* BRIEF
After locating the line that contains "You Wish, We Craft!", restate it and each later line word for word through the end of the records.

[Page images and extracted text]

● ● ● ● ● ● ●

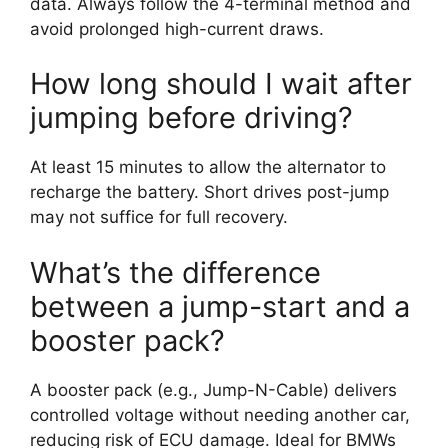
data. Always follow the 4-terminal method and
avoid prolonged high-current draws.
How long should I wait after
jumping before driving?
At least 15 minutes to allow the alternator to
recharge the battery. Short drives post-jump
may not suffice for full recovery.
What’s the difference
between a jump-start and a
booster pack?
A booster pack (e.g., Jump-N-Cable) delivers
controlled voltage without needing another car,
reducing risk of ECU damage. Ideal for BMWs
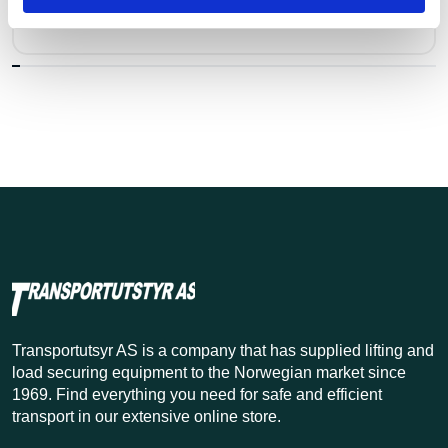
Pris fra
Kr 2,049 excl. VAT
Transportutsyr AS is a company that has supplied lifting and
load securing equipment to the Norwegian market since
1969. Find everything you need for safe and efficient
transport in our extensive online store.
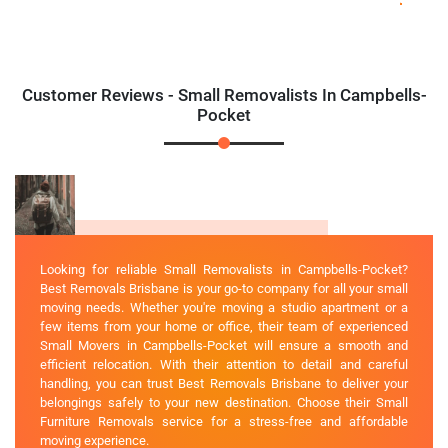
Customer Reviews - Small Removalists In Campbells-
Pocket
Looking for reliable Small Removalists in Campbells-Pocket?
Best Removals Brisbane is your go-to company for all your small
moving needs. Whether you're moving a studio apartment or a
few items from your home or office, their team of experienced
Small Movers in Campbells-Pocket will ensure a smooth and
efficient relocation. With their attention to detail and careful
handling, you can trust Best Removals Brisbane to deliver your
belongings safely to your new destination. Choose their Small
Furniture Removals service for a stress-free and affordable
moving experience.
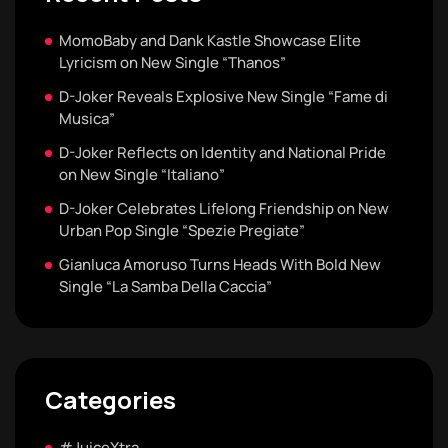
MomoBaby and Dank Kastle Showcase Elite
Lyricism on New Single “Thanos”
D-Joker Reveals Explosive New Single “Fame di
Musica”
D-Joker Reflects on Identity and National Pride
on New Single “Italiano”
D-Joker Celebrates Lifelong Friendship on New
Urban Pop Single “Spezie Pregiate”
Gianluca Amoruso Turns Heads With Bold New
Single “La Samba Della Caccia”
Categories
#JuiceXtra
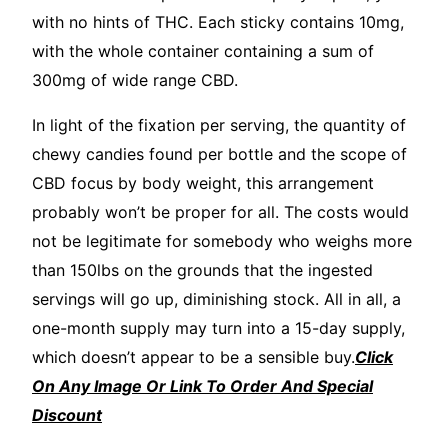
with no hints of THC. Each sticky contains 10mg,
with the whole container containing a sum of
300mg of wide range CBD.
In light of the fixation per serving, the quantity of
chewy candies found per bottle and the scope of
CBD focus by body weight, this arrangement
probably won’t be proper for all. The costs would
not be legitimate for somebody who weighs more
than 150lbs on the grounds that the ingested
servings will go up, diminishing stock. All in all, a
one-month supply may turn into a 15-day supply,
which doesn’t appear to be a sensible buy.
Click
On Any Image Or Link To Order And Special
Discount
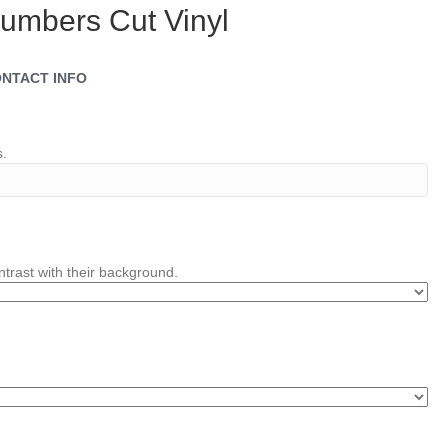
umbers Cut Vinyl
NTACT INFO
s.
trast with their background.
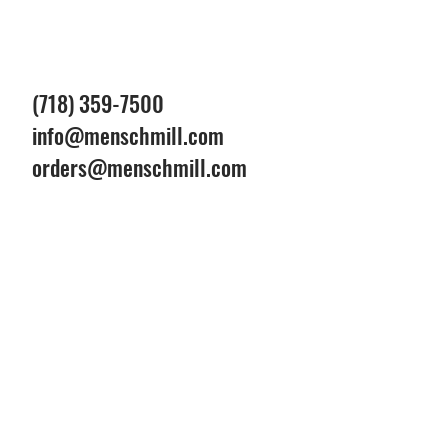
(718) 359-7500
info@menschmill.com
orders@menschmill.com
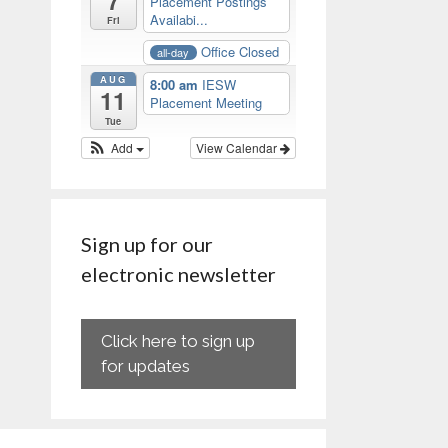
7
Placement Postings
Availabi...
Fri
Office Closed
all-day
AUG
8:00 am
IESW
11
Placement Meeting
Tue
Add
View Calendar
Sign up for our
electronic newsletter
Click here to sign up
for updates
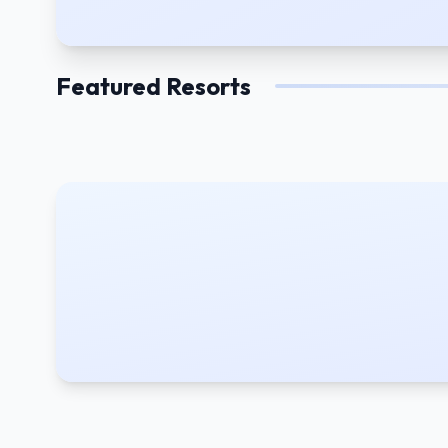
Featured Resorts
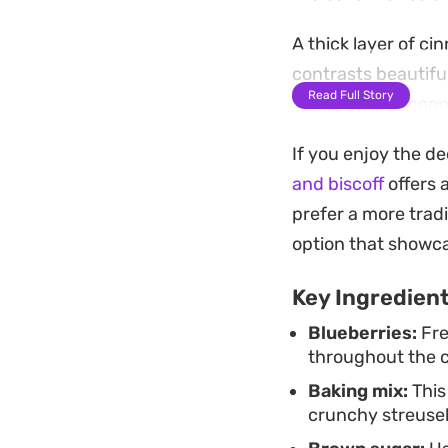
A thick layer of 
contrasts beautiful
Read Full Story
into a rustic, spoo
glass of milk.
If you enjoy the d
For the best presen
and biscoff
offers 
easily, revealing 
prefer a more tradi
after it comes out
option that showca
together, whether y
Key Ingredien
temperature.
Blueberries:
Fre
throughout the 
Baking mix:
This
crunchy streusel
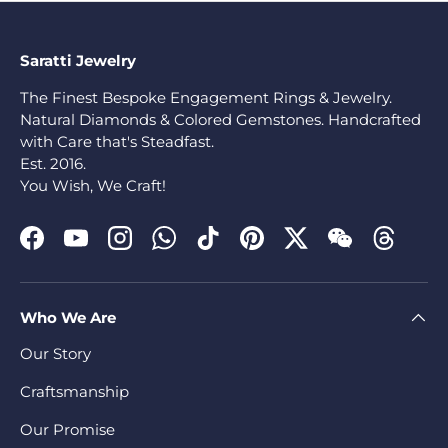
Saratti Jewelry
The Finest Bespoke Engagement Rings & Jewelry.
Natural Diamonds & Colored Gemstones. Handcrafted
with Care that's Steadfast.
Est. 2016.
You Wish, We Craft!
Facebook
YouTube
Instagram
WhatsApp
TikTok
Pinterest
Twitter
WeChat
Threads
Who We Are
Our Story
Craftsmanship
Our Promise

● ● ● ● ● ● ●

* WRITTEN ANSWER
You Wish, We Craft!
Facebook
YouTube
Instagram
WhatsApp
TikTok
Pinterest
Twitter
WeChat
Threads
Who We Are
Our Story
Craftsmanship
Our Promise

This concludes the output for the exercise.